• _Assignment_:
Copy every line from the records that holds the word "administration".

**** Supplied records

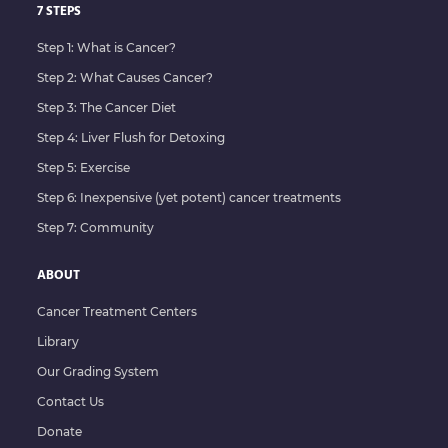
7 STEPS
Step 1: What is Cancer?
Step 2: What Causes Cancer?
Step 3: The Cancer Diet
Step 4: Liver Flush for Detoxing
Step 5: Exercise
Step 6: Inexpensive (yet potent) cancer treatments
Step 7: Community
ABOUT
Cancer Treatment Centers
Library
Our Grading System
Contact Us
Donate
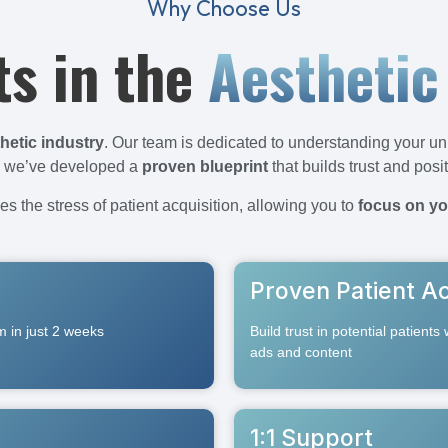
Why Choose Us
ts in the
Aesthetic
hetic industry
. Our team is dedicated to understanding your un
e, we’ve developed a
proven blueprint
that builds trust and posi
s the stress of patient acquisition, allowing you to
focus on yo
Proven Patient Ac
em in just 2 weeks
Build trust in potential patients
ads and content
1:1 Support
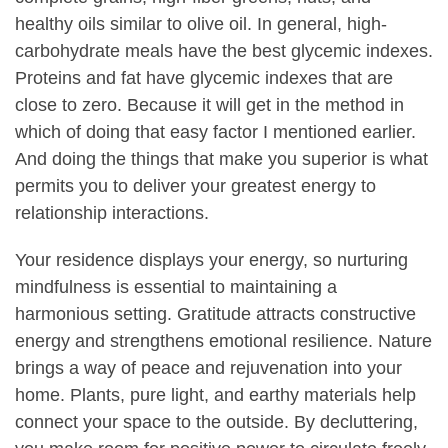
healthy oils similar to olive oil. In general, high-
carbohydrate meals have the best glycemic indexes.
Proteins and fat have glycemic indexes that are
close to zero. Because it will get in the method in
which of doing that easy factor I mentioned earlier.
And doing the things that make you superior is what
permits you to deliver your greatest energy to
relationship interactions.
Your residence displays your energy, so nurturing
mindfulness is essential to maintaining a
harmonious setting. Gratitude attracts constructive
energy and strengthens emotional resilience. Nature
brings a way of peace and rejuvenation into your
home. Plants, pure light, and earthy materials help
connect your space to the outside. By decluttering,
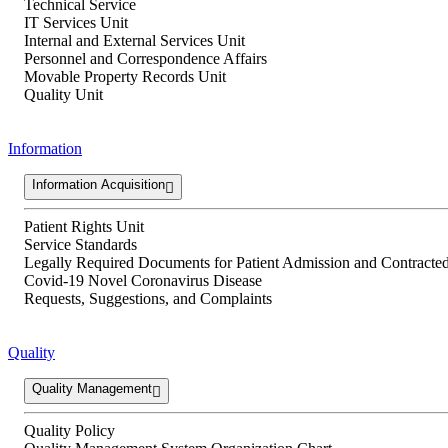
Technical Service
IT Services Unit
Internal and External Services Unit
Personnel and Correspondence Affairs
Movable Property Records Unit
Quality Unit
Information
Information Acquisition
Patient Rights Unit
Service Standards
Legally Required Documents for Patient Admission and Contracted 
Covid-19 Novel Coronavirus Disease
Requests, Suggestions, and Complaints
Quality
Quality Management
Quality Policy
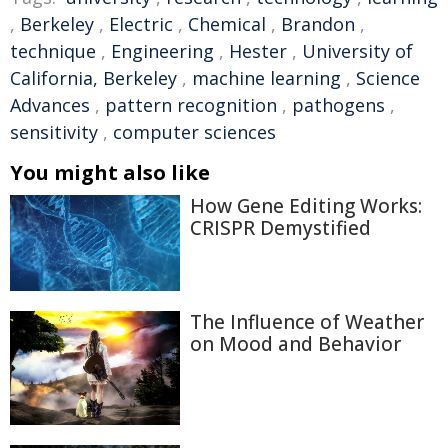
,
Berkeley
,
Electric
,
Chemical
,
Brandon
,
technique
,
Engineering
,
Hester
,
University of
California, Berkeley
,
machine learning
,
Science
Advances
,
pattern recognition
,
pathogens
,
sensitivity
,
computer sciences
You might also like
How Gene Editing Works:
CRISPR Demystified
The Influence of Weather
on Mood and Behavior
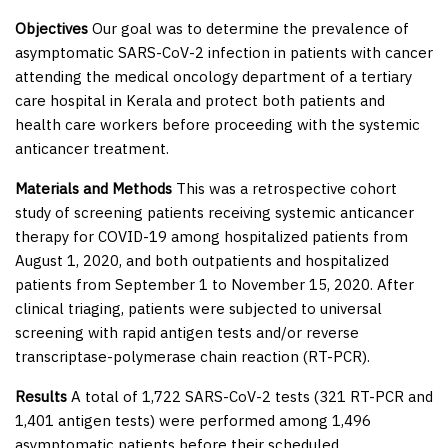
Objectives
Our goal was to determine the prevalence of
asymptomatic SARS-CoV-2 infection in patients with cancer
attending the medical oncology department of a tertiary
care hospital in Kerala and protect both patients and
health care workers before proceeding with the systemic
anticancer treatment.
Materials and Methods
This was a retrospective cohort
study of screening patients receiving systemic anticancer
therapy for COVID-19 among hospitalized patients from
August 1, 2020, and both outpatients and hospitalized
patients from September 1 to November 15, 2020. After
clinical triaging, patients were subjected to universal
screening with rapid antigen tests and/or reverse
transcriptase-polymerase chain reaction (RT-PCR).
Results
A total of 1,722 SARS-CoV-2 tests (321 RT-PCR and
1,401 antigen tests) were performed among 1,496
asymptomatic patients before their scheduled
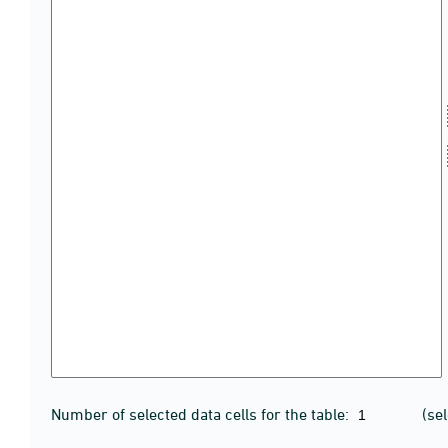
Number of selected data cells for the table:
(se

********
**** Supplied records

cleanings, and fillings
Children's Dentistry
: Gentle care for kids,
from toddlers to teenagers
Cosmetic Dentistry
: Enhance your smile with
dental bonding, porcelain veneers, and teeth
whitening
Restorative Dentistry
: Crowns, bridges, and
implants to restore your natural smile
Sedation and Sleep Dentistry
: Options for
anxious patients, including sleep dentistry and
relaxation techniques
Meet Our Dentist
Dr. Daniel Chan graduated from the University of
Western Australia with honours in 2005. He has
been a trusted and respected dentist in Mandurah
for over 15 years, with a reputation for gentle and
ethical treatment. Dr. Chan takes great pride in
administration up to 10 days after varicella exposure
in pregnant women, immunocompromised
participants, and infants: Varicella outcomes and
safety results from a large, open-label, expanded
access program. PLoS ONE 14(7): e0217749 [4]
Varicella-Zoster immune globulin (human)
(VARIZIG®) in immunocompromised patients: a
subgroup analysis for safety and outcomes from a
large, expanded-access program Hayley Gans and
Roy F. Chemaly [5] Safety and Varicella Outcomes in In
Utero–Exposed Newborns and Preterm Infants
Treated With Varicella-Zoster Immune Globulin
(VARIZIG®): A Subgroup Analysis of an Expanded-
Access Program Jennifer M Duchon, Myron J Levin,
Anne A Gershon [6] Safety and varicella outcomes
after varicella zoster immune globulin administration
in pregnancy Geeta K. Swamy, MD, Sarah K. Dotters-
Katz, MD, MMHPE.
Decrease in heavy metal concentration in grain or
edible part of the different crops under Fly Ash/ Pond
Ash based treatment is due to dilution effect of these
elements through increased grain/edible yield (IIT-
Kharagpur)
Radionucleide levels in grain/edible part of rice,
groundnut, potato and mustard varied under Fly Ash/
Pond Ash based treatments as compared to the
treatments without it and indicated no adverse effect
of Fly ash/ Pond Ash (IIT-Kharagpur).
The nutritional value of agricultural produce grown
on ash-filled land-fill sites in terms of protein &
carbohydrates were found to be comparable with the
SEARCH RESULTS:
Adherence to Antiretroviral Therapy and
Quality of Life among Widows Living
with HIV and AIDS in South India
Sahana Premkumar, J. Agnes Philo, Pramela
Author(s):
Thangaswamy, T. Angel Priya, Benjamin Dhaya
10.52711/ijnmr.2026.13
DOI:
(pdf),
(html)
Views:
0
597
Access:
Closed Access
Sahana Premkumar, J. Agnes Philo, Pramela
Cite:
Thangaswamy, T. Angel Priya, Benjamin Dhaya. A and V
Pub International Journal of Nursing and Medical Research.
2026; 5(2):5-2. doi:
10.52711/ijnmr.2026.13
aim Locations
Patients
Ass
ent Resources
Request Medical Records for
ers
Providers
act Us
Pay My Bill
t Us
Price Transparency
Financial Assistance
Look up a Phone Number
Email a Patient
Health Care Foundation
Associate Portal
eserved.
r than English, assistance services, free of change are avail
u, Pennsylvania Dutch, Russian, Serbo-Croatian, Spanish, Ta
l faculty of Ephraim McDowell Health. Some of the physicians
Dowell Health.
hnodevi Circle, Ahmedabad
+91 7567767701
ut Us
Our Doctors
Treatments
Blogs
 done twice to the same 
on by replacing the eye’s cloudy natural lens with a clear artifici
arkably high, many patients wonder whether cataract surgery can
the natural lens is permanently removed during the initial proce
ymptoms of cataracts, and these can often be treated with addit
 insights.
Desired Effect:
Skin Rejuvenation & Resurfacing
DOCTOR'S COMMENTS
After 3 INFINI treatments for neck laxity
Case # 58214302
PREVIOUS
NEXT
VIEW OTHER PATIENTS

********
**** Supplied records

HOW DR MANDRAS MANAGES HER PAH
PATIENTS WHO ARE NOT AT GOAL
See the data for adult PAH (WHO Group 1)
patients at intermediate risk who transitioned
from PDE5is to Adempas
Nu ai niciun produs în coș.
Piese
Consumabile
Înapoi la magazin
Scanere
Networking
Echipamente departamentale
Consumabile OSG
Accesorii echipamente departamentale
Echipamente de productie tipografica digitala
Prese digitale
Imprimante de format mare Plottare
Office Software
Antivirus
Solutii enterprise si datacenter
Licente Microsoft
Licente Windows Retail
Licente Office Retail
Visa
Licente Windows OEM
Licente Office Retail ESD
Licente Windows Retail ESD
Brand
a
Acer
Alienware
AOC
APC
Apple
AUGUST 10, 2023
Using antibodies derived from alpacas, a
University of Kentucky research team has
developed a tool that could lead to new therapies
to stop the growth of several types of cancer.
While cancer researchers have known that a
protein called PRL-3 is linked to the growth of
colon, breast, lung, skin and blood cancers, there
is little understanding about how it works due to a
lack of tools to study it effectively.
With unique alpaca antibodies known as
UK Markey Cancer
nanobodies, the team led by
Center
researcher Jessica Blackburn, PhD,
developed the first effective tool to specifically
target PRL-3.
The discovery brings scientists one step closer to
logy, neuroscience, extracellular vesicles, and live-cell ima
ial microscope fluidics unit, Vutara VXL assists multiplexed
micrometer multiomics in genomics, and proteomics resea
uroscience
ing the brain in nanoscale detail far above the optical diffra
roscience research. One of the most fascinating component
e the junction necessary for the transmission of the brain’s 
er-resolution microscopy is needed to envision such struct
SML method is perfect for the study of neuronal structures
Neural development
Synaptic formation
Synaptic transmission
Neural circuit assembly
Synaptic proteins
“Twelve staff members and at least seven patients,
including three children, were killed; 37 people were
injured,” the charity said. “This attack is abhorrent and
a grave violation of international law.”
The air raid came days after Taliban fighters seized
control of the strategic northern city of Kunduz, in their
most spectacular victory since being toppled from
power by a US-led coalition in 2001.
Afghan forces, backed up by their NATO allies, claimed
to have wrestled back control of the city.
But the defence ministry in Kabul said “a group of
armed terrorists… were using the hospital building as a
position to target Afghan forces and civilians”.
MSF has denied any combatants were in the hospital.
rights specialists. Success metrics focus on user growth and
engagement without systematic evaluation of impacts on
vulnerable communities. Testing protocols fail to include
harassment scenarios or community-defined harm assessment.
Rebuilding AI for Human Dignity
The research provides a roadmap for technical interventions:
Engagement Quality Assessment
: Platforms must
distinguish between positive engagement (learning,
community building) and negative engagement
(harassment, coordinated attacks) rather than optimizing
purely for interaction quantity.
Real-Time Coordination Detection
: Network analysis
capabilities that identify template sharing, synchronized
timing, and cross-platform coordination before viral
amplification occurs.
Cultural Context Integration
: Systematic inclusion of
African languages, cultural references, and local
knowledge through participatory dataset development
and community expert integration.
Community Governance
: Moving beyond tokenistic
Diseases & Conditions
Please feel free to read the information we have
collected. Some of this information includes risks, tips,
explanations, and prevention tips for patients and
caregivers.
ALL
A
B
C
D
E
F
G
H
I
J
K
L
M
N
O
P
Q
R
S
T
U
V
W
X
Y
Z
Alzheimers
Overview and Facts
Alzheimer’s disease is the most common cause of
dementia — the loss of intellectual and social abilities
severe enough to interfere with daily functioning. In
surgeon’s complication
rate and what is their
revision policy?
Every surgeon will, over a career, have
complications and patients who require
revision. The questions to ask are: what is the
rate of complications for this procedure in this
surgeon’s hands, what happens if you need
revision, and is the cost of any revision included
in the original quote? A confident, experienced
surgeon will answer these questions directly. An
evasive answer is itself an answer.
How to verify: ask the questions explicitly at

********

• _Exercise output_:
administration up to 10 days after varicella exposure
after varicella zoster immune globulin administration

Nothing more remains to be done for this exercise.